The key to understanding what these paragraphs refer to is found in these repeating phrases which occur across these verses:
· “one of the days of the Son of Man” (v22)
· “the Son of Man in his day” (v23)
· “in the days of the Son of Man” (v26)
· “on the day the Son of Man is revealed” (v30)
Because Jesus Himself took the title “Son of Man”, at first glance we might think that Luke 17 concerns, like the Matthew context above, the Second Coming of Jesus. But the vocabulary of Luke 17, unlike Matthew 24, does not feature the Greek word parousia and seems to be pointing in a different direction than referring to the return of Christ.
The “days of the Son of Man” seems instead to be drawing on the imagery of the vision in Daniel 7 where “one like a son of man”, who represents the people of God, experiences vindication after a time of oppression. So, what future event could Jesus be referring to, when God’s people would be vindicated? This is where the besieging and destruction of Jerusalem and Temple in AD70 is in view. Jesus repeatedly warned the Jewish leaders not to reject the kingdom of God, which accompanied His ministry. The judgement against Jerusalem at Roman hands was a vindication of Jesus and His followers in that His warnings had come to pass.
A closer look at the various paragraphs of Luke 17 reveals links with the AD70 Jerusalem situation:
· Verses 26-29: Just as in the stories of Noah and Lot, when people were carrying on their lives, ignoring the fact that judgement was coming upon them, so many people in Jerusalem will be caught out by the suddenness of the Roman invasion of the city.
· Verses 30-33: When the Roman army comes to Jerusalem, the safest option will be to flee. No one should waste time collecting personal possessions. “Get out quick!” is Jesus’ message.
· Verses 34-35: This speaks of the indiscriminate way in which the Romans will take one person prisoner and leave another. The one who is left is the lucky one; an uncertain and probably dangerous fate hangs over the one who falls into Roman hands.
A final pointer in the text to the fact that the context of Luke 17 is the Roman destruction of Jerusalem comes with the “vulture verse”. The Greek word for vulture (aetos) also means eagle and some ancient writers of that time categorised vultures as a kind of eagle. Could Luke be inferring that the vultures circling are in fact the Roman army approaching, given that the eagle was the insignia on their imperial badge? (3)
So, in summary, this unusual saying of Jesus is a good example of the way in which different Gospel writers connect His teachings with different contexts. In Matthew, the “vulture verse” concerns watchfulness for the visible signs of Jesus’ Second Coming. With Luke, the vultures are a coded reference to the Roman army and the impending doom hanging over Jerusalem and the Temple that will be the result of rejection of the Messiah.

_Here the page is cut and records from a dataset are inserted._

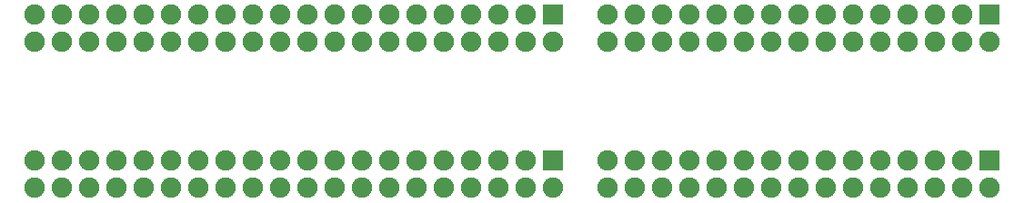
<source format=gbr>
G04 DipTrace 4.3.0.5*
G04 BottomMask.gbr*
%MOMM*%
G04 #@! TF.FileFunction,Soldermask,Bot*
G04 #@! TF.Part,Single*
%ADD21C,1.9*%
%ADD23R,1.9X1.9*%
%FSLAX35Y35*%
G04*
G71*
G90*
G75*
G01*
G04 BotMask*
%LPD*%
D23*
X4445000Y254000D3*
D21*
Y0D3*
X4191000Y254000D3*
Y0D3*
X3937000Y254000D3*
Y0D3*
X3683000Y254000D3*
Y0D3*
X3429000Y254000D3*
Y0D3*
X3175000Y254000D3*
Y0D3*
X2921000Y254000D3*
Y0D3*
X2667000Y254000D3*
Y0D3*
X2413000Y254000D3*
Y0D3*
X2159000Y254000D3*
Y0D3*
X1905000Y254000D3*
Y0D3*
X1651000Y254000D3*
Y0D3*
X1397000Y254000D3*
Y0D3*
X1143000Y254000D3*
Y0D3*
X889000Y254000D3*
Y0D3*
D23*
X381000Y254000D3*
D21*
Y0D3*
X127000Y254000D3*
Y0D3*
X-127000Y254000D3*
Y0D3*
X-381000Y254000D3*
Y0D3*
X-635000Y254000D3*
Y0D3*
X-889000Y254000D3*
Y0D3*
X-1143000Y254000D3*
Y0D3*
X-1397000Y254000D3*
Y0D3*
X-1651000Y254000D3*
Y0D3*
X-1905000Y254000D3*
Y0D3*
X-2159000Y254000D3*
Y0D3*
X-2413000Y254000D3*
Y0D3*
X-2667000Y254000D3*
Y0D3*
X-2921000Y254000D3*
Y0D3*
X-3175000Y254000D3*
Y0D3*
X-3429000Y254000D3*
Y0D3*
X-3683000Y254000D3*
Y0D3*
X-3937000Y254000D3*
Y0D3*
X-4191000Y254000D3*
Y0D3*
X-4445000Y254000D3*
Y0D3*
D23*
X4445000Y1619250D3*
D21*
Y1365250D3*
X4191000Y1619250D3*
Y1365250D3*
X3937000Y1619250D3*
Y1365250D3*
X3683000Y1619250D3*
Y1365250D3*
X3429000Y1619250D3*
Y1365250D3*
X3175000Y1619250D3*
Y1365250D3*
X2921000Y1619250D3*
Y1365250D3*
X2667000Y1619250D3*
Y1365250D3*
X2413000Y1619250D3*
Y1365250D3*
X2159000Y1619250D3*
Y1365250D3*
X1905000Y1619250D3*
Y1365250D3*
X1651000Y1619250D3*
Y1365250D3*
X1397000Y1619250D3*
Y1365250D3*
X1143000Y1619250D3*
Y1365250D3*
X889000Y1619250D3*
Y1365250D3*
D23*
X381000Y1619250D3*
D21*
Y1365250D3*
X127000Y1619250D3*
Y1365250D3*
X-127000Y1619250D3*
Y1365250D3*
X-381000Y1619250D3*
Y1365250D3*
X-635000Y1619250D3*
Y1365250D3*
X-889000Y1619250D3*
Y1365250D3*
X-1143000Y1619250D3*
Y1365250D3*
X-1397000Y1619250D3*
Y1365250D3*
X-1651000Y1619250D3*
Y1365250D3*
X-1905000Y1619250D3*
Y1365250D3*
X-2159000Y1619250D3*
Y1365250D3*
X-2413000Y1619250D3*
Y1365250D3*
X-2667000Y1619250D3*
Y1365250D3*
X-2921000Y1619250D3*
Y1365250D3*
X-3175000Y1619250D3*
Y1365250D3*
X-3429000Y1619250D3*
Y1365250D3*
X-3683000Y1619250D3*
Y1365250D3*
X-3937000Y1619250D3*
Y1365250D3*
X-4191000Y1619250D3*
Y1365250D3*
X-4445000Y1619250D3*
Y1365250D3*
M02*

</source>
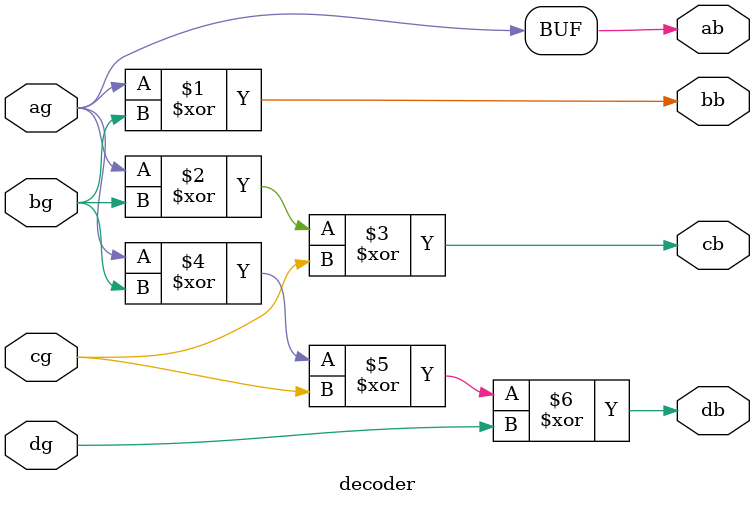
<source format=sv>
`timescale 1ns/1ps
`default_nettype none

module decoder (
    input  logic ag, bg, cg, dg,   // Gray g3 g2 g1 g0
    output logic ab, bb, cb, db    // Bin  b3 b2 b1 b0
);
    // b3 = g3
    assign ab = ag;
    // b2 = b3 ^ g2
    assign bb = ag ^ bg;
    // b1 = b2 ^ g1
    assign cb = (ag ^ bg) ^ cg;
    // b0 = b1 ^ g0
    assign db = ((ag ^ bg) ^ cg) ^ dg;
endmodule

`default_nettype wire


</source>
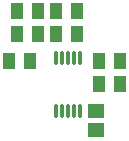
<source format=gbp>
G04*
G04 #@! TF.GenerationSoftware,Altium Limited,Altium Designer,18.1.11 (251)*
G04*
G04 Layer_Color=128*
%FSLAX25Y25*%
%MOIN*%
G70*
G01*
G75*
%ADD31R,0.03937X0.05315*%
%ADD43R,0.05709X0.05118*%
%ADD99O,0.01181X0.05315*%
D31*
X532575Y108839D02*
D03*
X525488D02*
D03*
X532575Y116339D02*
D03*
X525488D02*
D03*
X516929Y99606D02*
D03*
X509842D02*
D03*
X519618Y108839D02*
D03*
X512532D02*
D03*
X519575Y116339D02*
D03*
X512488D02*
D03*
X539764Y99606D02*
D03*
X546850D02*
D03*
X539764Y92126D02*
D03*
X546850D02*
D03*
D43*
X538976Y83071D02*
D03*
Y76772D02*
D03*
D99*
X533468Y83079D02*
D03*
X531500D02*
D03*
X529531D02*
D03*
X527563D02*
D03*
X525595D02*
D03*
X533468Y100598D02*
D03*
X531500D02*
D03*
X529531D02*
D03*
X527563D02*
D03*
X525595D02*
D03*
M02*

</source>
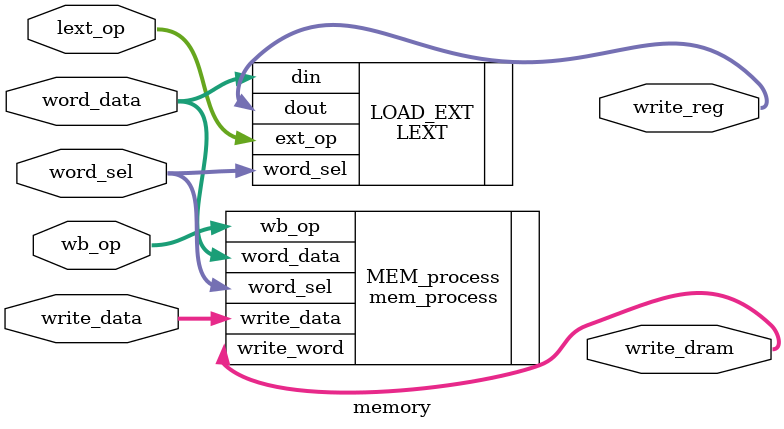
<source format=v>
`timescale 1ns / 1ps

`include "defines.vh"

module memory (
    input wire  [2:0]   wb_op,      // write back operator
    input wire  [2:0]   lext_op,    // Extension operation for load data
    input wire  [1:0]   word_sel,   // Selection for hex or bytes in word
    input wire  [31:0]  word_data,  // word read from dram
    input wire  [31:0]  write_data, // write data, maybe hex or byte or word
    output wire [31:0]  write_dram, // to dram
    output wire [31:0]  write_reg   // to reg
);

    mem_process MEM_process (
        .wb_op(wb_op),
        .word_sel(word_sel),
        .word_data(word_data),
        .write_data(write_data),
        .write_word(write_dram)
    );

    LEXT LOAD_EXT (
        .din(word_data),
        .ext_op(lext_op),
        .word_sel(word_sel),
        .dout(write_reg)
    );

endmodule

</source>
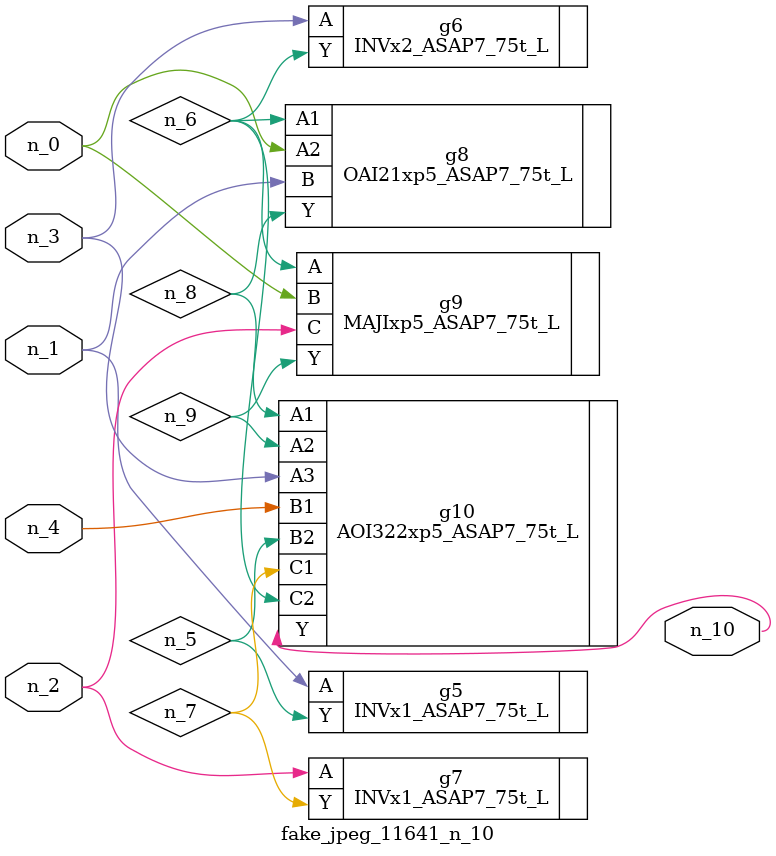
<source format=v>
module fake_jpeg_11641_n_10 (n_3, n_2, n_1, n_0, n_4, n_10);

input n_3;
input n_2;
input n_1;
input n_0;
input n_4;

output n_10;

wire n_8;
wire n_9;
wire n_6;
wire n_5;
wire n_7;

INVx1_ASAP7_75t_L g5 ( 
.A(n_1),
.Y(n_5)
);

INVx2_ASAP7_75t_L g6 ( 
.A(n_3),
.Y(n_6)
);

INVx1_ASAP7_75t_L g7 ( 
.A(n_2),
.Y(n_7)
);

OAI21xp5_ASAP7_75t_L g8 ( 
.A1(n_6),
.A2(n_0),
.B(n_1),
.Y(n_8)
);

AOI322xp5_ASAP7_75t_L g10 ( 
.A1(n_8),
.A2(n_9),
.A3(n_3),
.B1(n_4),
.B2(n_5),
.C1(n_7),
.C2(n_6),
.Y(n_10)
);

MAJIxp5_ASAP7_75t_L g9 ( 
.A(n_6),
.B(n_0),
.C(n_2),
.Y(n_9)
);


endmodule
</source>
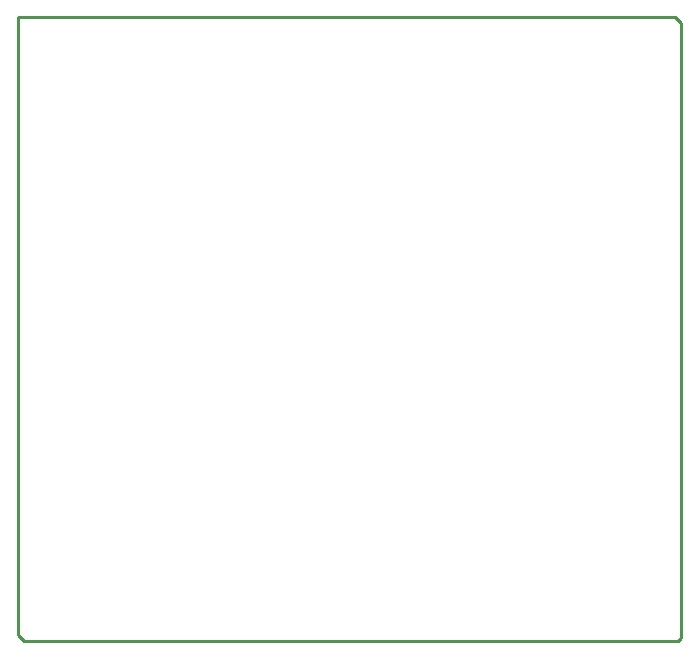
<source format=gm1>
%FSLAX42Y42*%
%MOMM*%
G71*
G01*
G75*
%ADD10C,0.25*%
%ADD11C,0.51*%
%ADD12C,0.41*%
%ADD13C,1.40*%
%ADD14C,1.50*%
%ADD15R,1.50X1.50*%
%ADD16C,1.78*%
%ADD17O,1.00X2.00*%
%ADD18O,1.00X2.00*%
%ADD19C,1.20*%
%ADD20O,1.57X2.03*%
%ADD21R,1.57X2.03*%
%ADD22O,2.00X1.00*%
%ADD23O,2.00X1.00*%
%ADD24C,0.20*%
%ADD25C,0.20*%
%ADD26C,0.15*%
%ADD27R,1.90X0.80*%
%ADD28C,1.60*%
%ADD29C,1.70*%
%ADD30R,1.70X1.70*%
%ADD31C,1.98*%
%ADD32O,1.20X2.20*%
%ADD33O,1.20X2.20*%
%ADD34C,1.40*%
%ADD35O,1.78X2.24*%
%ADD36R,1.78X2.24*%
%ADD37O,2.20X1.20*%
%ADD38O,2.20X1.20*%
D10*
X3988Y11024D02*
X9550D01*
X9601Y10973D01*
Y5766D02*
Y10973D01*
X9576Y5740D02*
X9601Y5766D01*
X7798Y5740D02*
X9576D01*
X4039D02*
X7798D01*
X3988Y5791D02*
X4039Y5740D01*
X3988Y5791D02*
Y11024D01*
M02*

</source>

1. Greene G, The Heart of the Matter, Penguin Books, London, 1948. References to vultures occur on pages 11, 13, 21, 25, 98, 103, 230 and 268.
2. Other verses as examples of using the word parousia for Jesus’ return are: Matthew 24:27,34,37; 1 Corinthians 15:23; 1 Thessalonians 4:15. The word occurs a total of 24 times in the New Testament.
3. My exposition of the Luke 17 passage has drawn closely on Tom Wright’s helpful commentary. See Wright T, Luke for Everyone, SPCK, London, 2004, p208-211. Other commentators can take a different line with this passage, but I think Wright does the best job of connecting the text with the Daniel vision, thereby directing it towards the AD70 context.